The Tool Discovery Server is a central registry with MCP protocol. All tools are defined there with complete metadata. The agents ask the server “What can I use?” and get a filtered list based on their OAuth scopes.

The DynamicToolAgent only gets a discovery URL and an OAuth token at startup. Which tools it can use, it learns dynamically at runtime through an HTTP request. And scope-based filtering ensures that each agent only sees its allowed tools.

The changes compared to Day 16 are minimal. A new parameter (discovery_url) in the orchestrator and a new component (DynamicToolAgent) in the agent.

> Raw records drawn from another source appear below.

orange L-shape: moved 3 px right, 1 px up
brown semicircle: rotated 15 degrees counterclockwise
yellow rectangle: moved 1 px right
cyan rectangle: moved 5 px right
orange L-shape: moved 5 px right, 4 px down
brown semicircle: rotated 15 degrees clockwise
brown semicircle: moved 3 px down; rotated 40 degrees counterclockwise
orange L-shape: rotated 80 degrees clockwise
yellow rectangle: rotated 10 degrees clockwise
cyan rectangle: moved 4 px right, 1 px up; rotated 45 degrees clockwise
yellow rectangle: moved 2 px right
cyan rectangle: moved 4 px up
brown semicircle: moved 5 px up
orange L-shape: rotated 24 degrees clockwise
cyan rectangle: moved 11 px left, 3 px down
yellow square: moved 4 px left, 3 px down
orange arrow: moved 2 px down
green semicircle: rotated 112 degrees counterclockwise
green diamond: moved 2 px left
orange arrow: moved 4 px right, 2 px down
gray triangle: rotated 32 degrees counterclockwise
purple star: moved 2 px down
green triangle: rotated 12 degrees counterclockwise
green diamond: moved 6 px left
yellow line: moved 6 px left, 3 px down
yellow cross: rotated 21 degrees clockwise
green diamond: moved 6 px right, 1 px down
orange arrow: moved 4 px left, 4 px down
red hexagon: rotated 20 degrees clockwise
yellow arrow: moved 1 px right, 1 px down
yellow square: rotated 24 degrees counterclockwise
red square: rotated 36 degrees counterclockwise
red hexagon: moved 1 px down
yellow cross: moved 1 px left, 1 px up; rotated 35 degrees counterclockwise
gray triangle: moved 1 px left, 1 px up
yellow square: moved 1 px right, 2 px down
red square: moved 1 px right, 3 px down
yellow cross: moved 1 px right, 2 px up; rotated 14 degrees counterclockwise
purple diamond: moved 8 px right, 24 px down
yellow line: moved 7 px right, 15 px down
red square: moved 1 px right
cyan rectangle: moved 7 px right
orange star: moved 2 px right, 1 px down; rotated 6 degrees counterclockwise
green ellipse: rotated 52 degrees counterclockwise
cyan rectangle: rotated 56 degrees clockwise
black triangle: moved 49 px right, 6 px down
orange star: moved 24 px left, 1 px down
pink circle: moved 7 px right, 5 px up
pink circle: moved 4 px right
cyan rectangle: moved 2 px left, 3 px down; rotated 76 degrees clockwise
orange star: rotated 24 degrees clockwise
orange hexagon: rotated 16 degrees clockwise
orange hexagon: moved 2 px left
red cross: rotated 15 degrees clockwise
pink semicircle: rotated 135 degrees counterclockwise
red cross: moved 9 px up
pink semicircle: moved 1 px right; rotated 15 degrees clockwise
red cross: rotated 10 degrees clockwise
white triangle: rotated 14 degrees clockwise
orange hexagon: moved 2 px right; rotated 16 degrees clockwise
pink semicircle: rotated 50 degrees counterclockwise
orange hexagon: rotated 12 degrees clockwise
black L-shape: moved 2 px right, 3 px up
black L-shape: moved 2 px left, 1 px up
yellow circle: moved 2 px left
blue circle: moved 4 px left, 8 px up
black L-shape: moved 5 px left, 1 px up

All features remain unchanged and work together with tool discovery. One of the great advantages of the modular architecture.

Tool Usage Tracking is automatically built in. Each agent counts which tool is used how often. Combined with the SQLite audit trail, this gives complete observability.

The system can now add tools at runtime, change access dynamically, test different tool sets, and automatically track tool usage. The trade-off is some additional complexity.

Today is an important milestone. From first hardcoded “agents” on day one through orchestrating multiple agents to integrated services and tool discovery… The system is now modular and extensible. And now we can dedicate ourselves to preparing it for professional use. Not that the task of our tool would be professional… 😄


Usage

Quick Start

# 1. Start services (Day 16)
./day_16/start_services.sh
 
# 2. Start Tool Discovery Server (Day 17)
./day_17/start_discovery_server.sh
 
# 3. Start LM Studio with model (Port 1234)
# Manually in LM Studio GUI
 
# 4. Run system with Tool Discovery
python day_17/integrated_system_with_discovery.py
 
# 5. Stop services
./day_17/stop_discovery_server.sh
./day_16/stop_services.sh

Test Tool Discovery only

# Start Discovery Server
./day_17/start_discovery_server.sh
 
# Dynamic Agent Demo
python day_17/dynamic_tool_agent.py

Register tool (while system is running)

curl -X POST http://localhost:8006/tools/register \
  -H "Content-Type: application/json" \
  -d '{
    "name": "new_tool",
    "endpoint": "/tools/new",
    "scopes": ["new_tool:use"],
    "description": "A brand new tool",
    "parameters": {},
    "returns": "result"
  }'

Agents that call rediscover_tools() see the new tool!